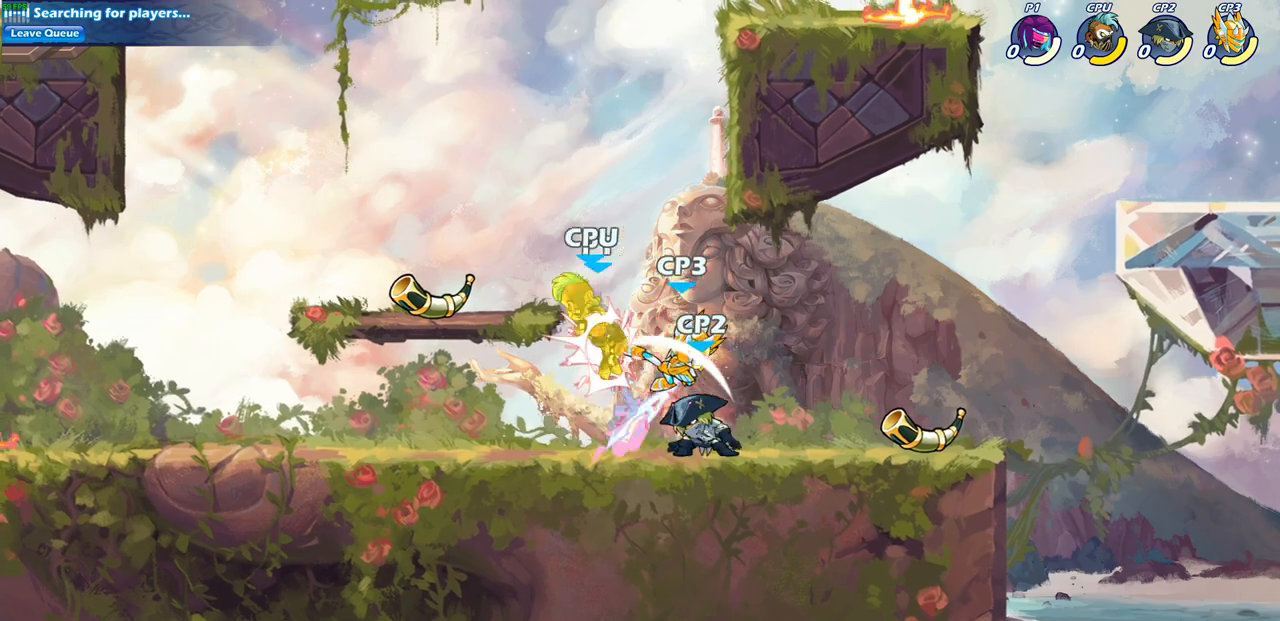
{"buttons": ["R1", "R2"], "left_stick": "left", "right_stick": "center", "events": [[383, "R1", "down"], [383, "R2", "down"], [433, "left_stick", "left"]]}
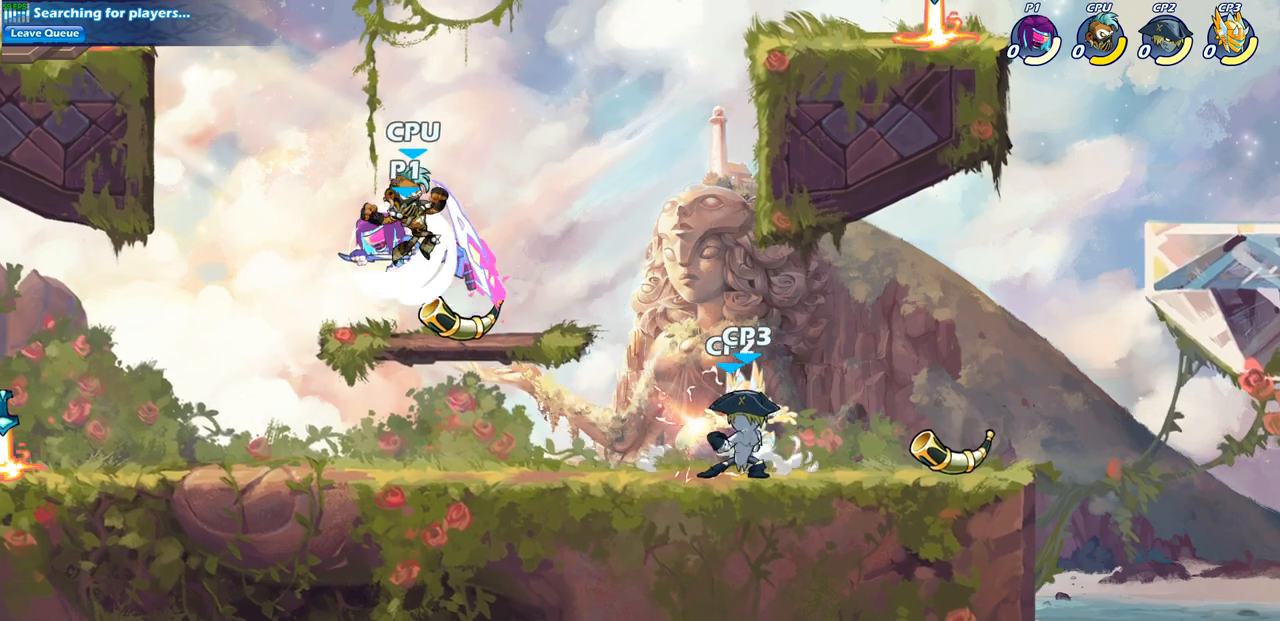
{"buttons": [], "left_stick": "up-right", "right_stick": "center", "events": [[100, "R1", "up"], [100, "R2", "up"], [100, "left_stick", "down"], [167, "left_stick", "right"], [233, "left_stick", "up-right"], [267, "SQUARE", "down"], [367, "SQUARE", "up"]]}
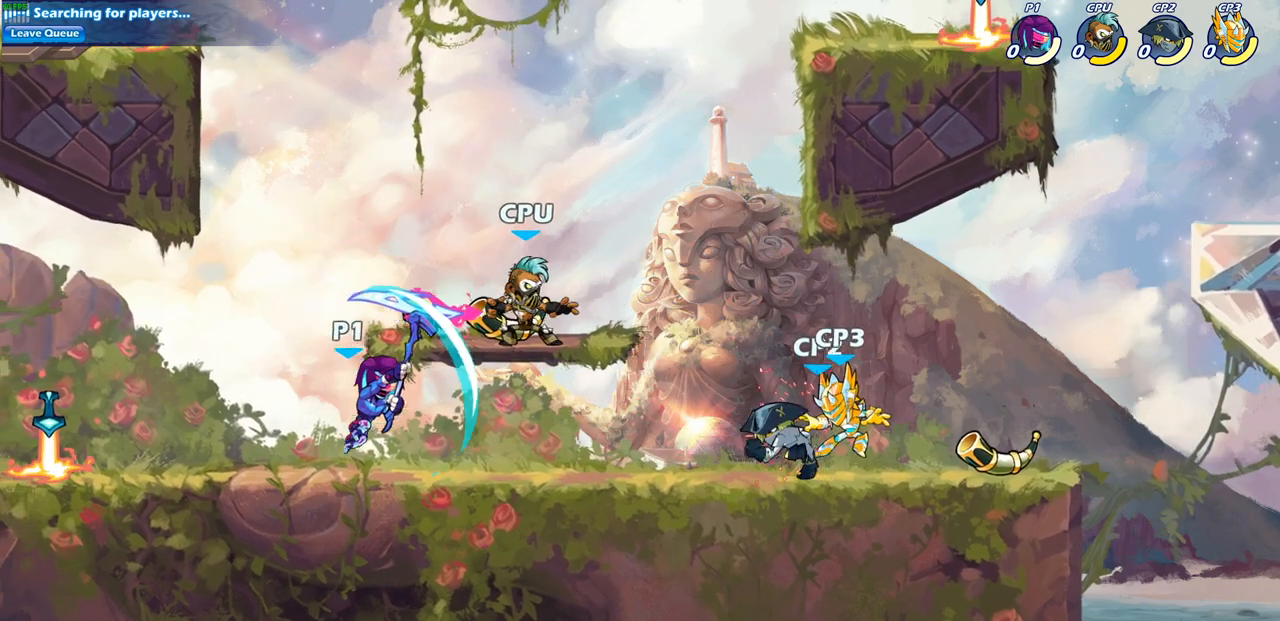
{"buttons": [], "left_stick": "left", "right_stick": "center", "events": [[183, "left_stick", "center"], [333, "left_stick", "left"]]}
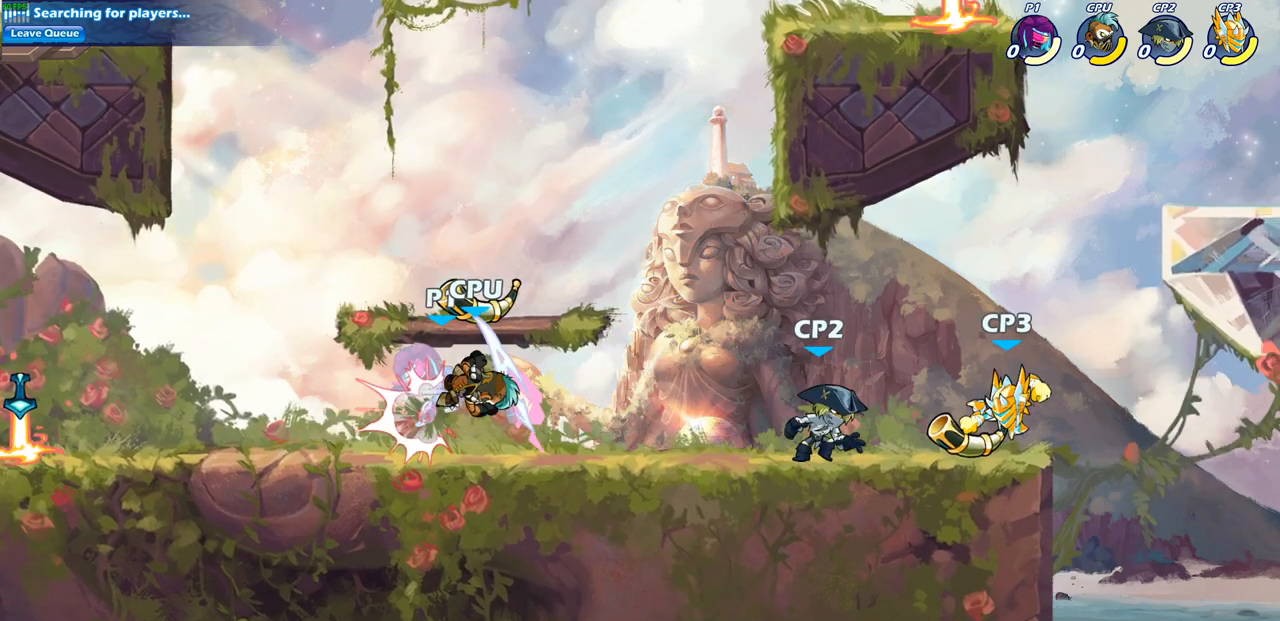
{"buttons": [], "left_stick": "center", "right_stick": "center", "events": [[233, "left_stick", "center"]]}
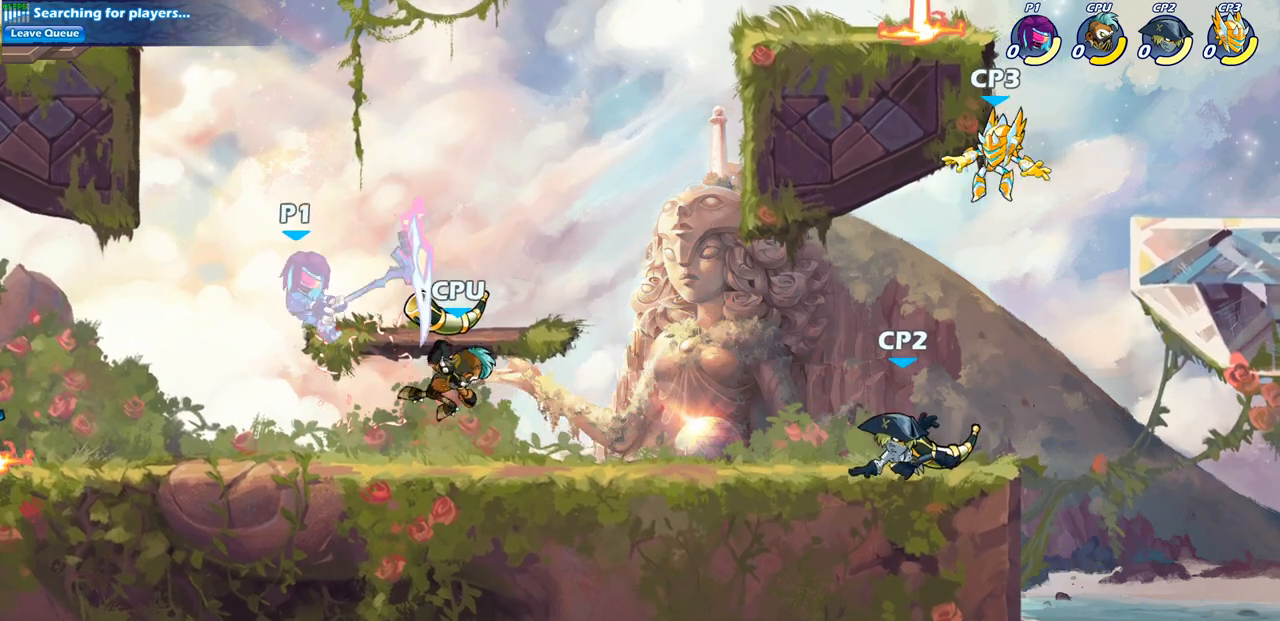
{"buttons": [], "left_stick": "up", "right_stick": "center", "events": [[83, "left_stick", "right"], [283, "left_stick", "down"], [300, "SQUARE", "down"], [417, "SQUARE", "up"], [483, "left_stick", "up"]]}
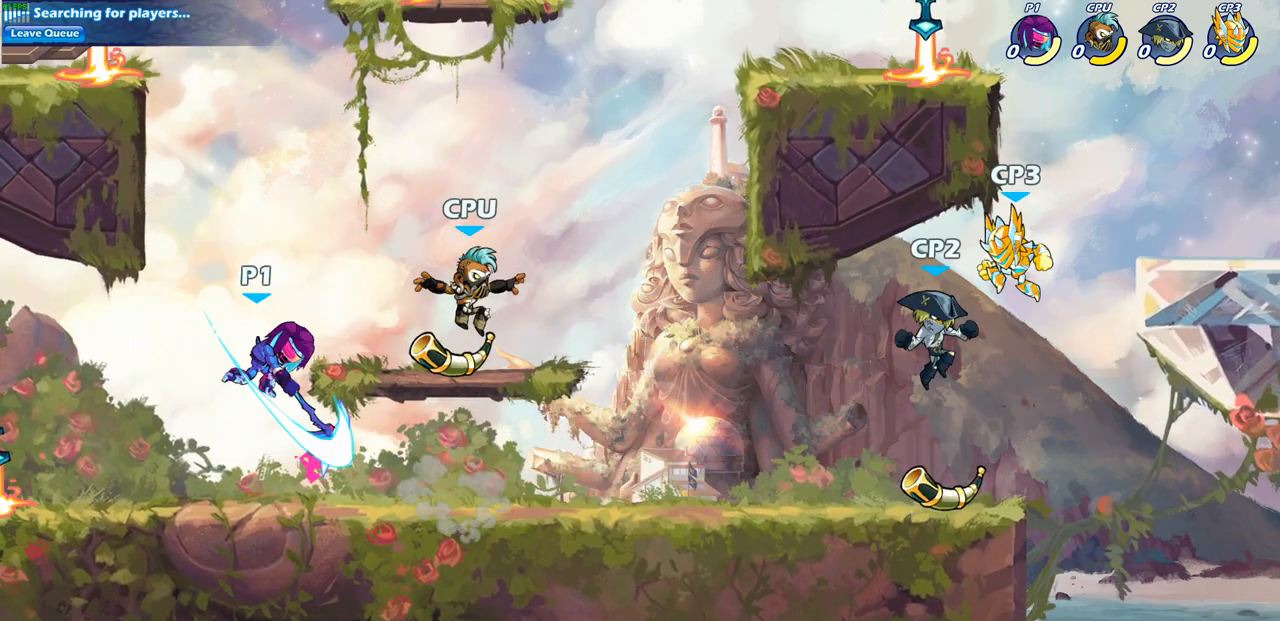
{"buttons": [], "left_stick": "center", "right_stick": "center", "events": [[17, "left_stick", "center"]]}
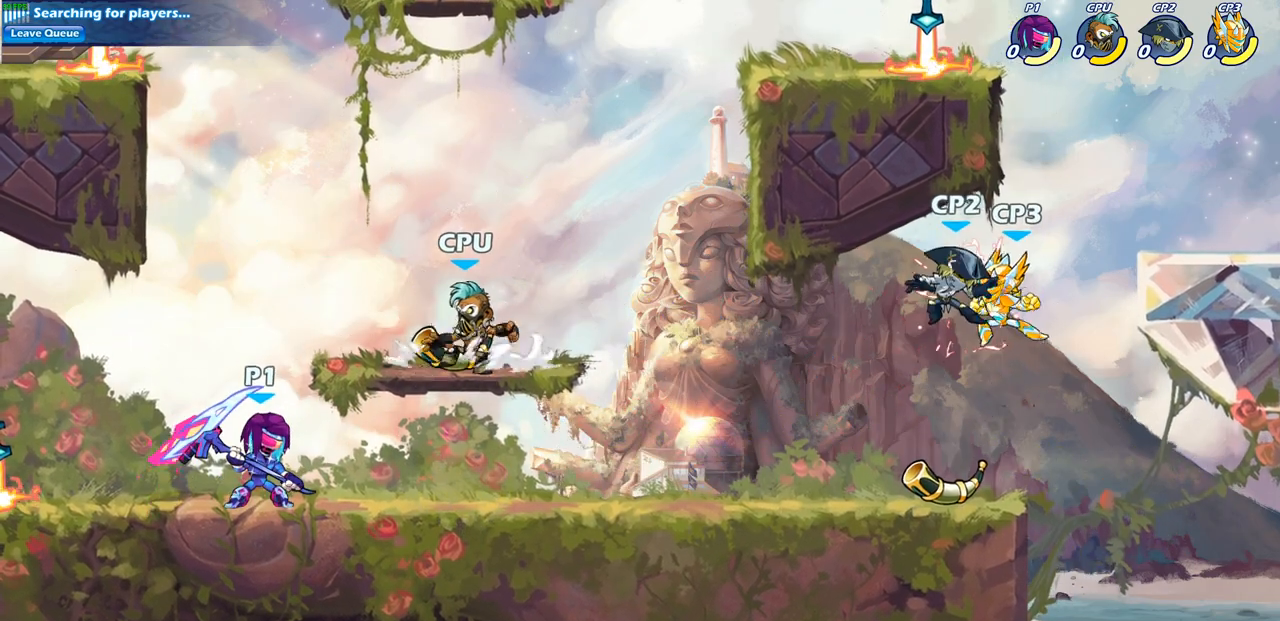
{"buttons": [], "left_stick": "center", "right_stick": "center", "events": [[50, "left_stick", "right"], [133, "R1", "down"], [133, "R2", "down"], [183, "SQUARE", "down"], [183, "left_stick", "center"], [250, "R1", "up"], [250, "R2", "up"], [250, "SQUARE", "up"]]}
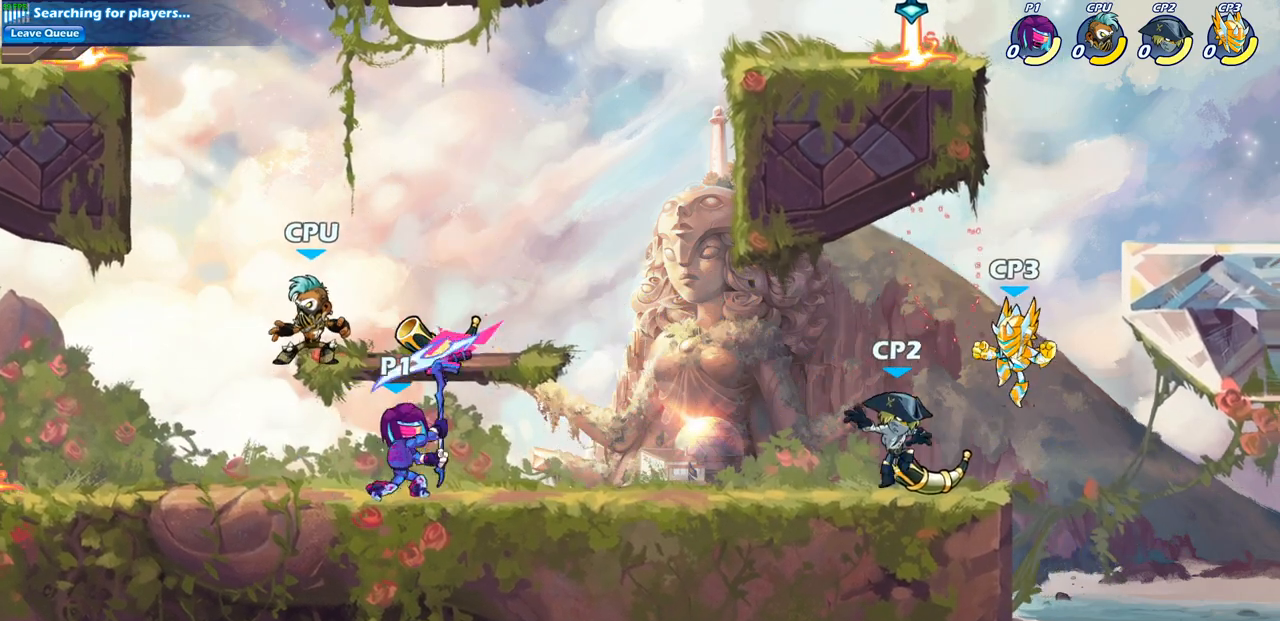
{"buttons": [], "left_stick": "right", "right_stick": "center", "events": [[150, "left_stick", "right"], [317, "R1", "down"], [317, "R2", "down"], [367, "CIRCLE", "down"], [433, "R1", "up"], [433, "R2", "up"], [450, "CIRCLE", "up"]]}
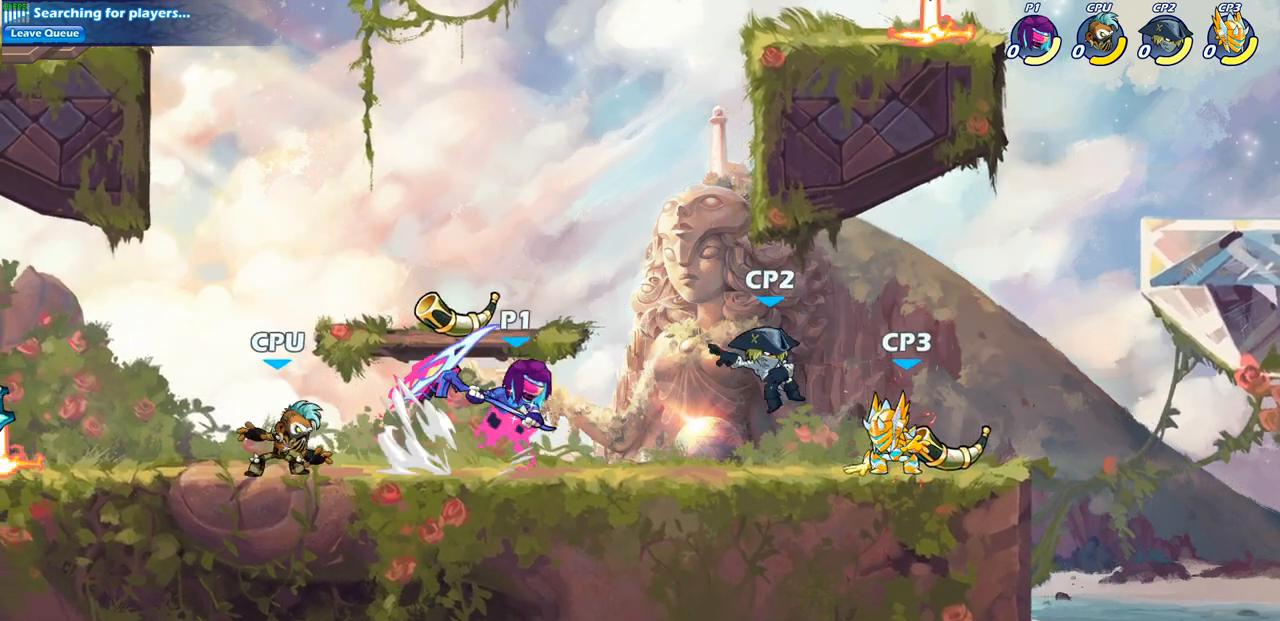
{"buttons": [], "left_stick": "center", "right_stick": "center", "events": [[283, "left_stick", "center"]]}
+ + + + + + +
_WHAT THE EXERCISE ASKS_: Work through the data line by line and state how many lines have the string "down"; add nothing else.

_WRITTEN ANSWER_: 5